» **What the task asks**: Copy each line of the records that holds the string "iespēja".

» **Dataset content**:
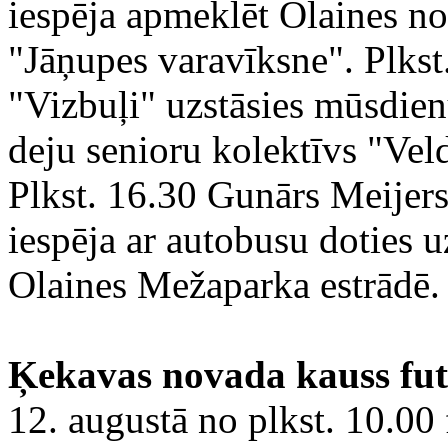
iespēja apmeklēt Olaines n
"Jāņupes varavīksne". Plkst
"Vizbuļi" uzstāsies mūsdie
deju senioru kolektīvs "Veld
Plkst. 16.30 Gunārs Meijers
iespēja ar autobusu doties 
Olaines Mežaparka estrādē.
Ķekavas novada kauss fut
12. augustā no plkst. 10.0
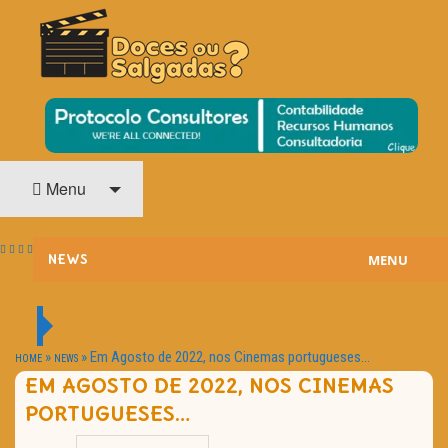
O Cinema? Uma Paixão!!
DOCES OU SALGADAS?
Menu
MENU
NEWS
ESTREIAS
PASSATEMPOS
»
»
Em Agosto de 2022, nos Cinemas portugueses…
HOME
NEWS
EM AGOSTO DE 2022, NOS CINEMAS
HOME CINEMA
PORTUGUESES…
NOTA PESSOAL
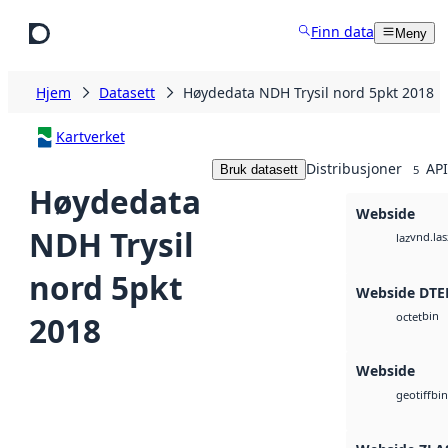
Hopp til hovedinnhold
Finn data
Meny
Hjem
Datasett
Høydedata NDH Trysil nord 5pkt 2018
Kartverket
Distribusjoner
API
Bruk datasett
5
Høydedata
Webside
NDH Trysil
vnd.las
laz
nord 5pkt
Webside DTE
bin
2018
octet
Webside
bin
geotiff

* * *

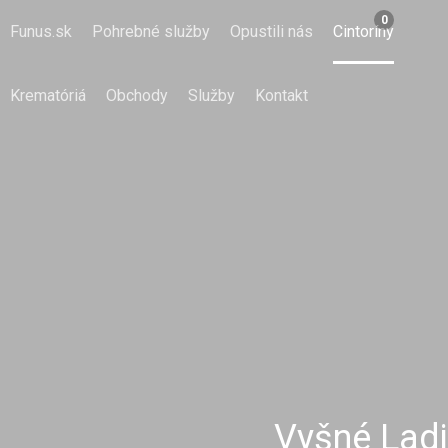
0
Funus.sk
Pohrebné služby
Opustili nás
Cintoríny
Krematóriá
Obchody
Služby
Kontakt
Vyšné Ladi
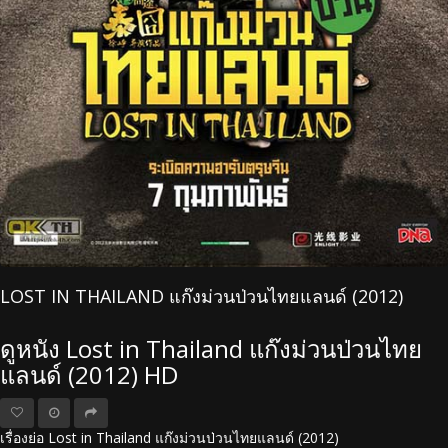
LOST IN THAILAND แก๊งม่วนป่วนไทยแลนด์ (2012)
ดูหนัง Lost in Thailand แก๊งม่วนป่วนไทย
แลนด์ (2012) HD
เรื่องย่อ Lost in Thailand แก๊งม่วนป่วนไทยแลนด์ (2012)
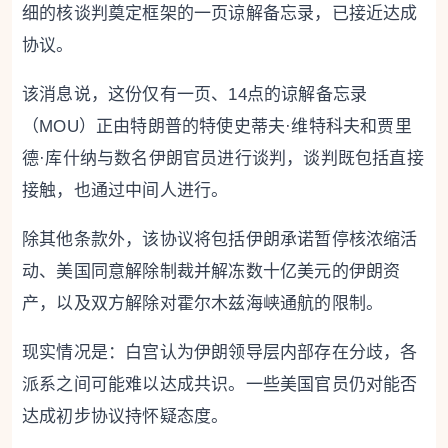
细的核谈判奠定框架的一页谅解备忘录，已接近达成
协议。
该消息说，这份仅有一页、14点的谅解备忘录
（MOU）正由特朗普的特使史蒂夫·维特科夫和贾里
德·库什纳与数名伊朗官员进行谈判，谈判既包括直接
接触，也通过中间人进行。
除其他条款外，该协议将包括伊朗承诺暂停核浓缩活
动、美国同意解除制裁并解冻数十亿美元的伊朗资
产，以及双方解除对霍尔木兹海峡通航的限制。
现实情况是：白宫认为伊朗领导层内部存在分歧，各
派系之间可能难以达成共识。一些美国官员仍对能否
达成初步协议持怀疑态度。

» **Exercise result**:
iespēja apmeklēt Olaines n
iespēja ar autobusu doties 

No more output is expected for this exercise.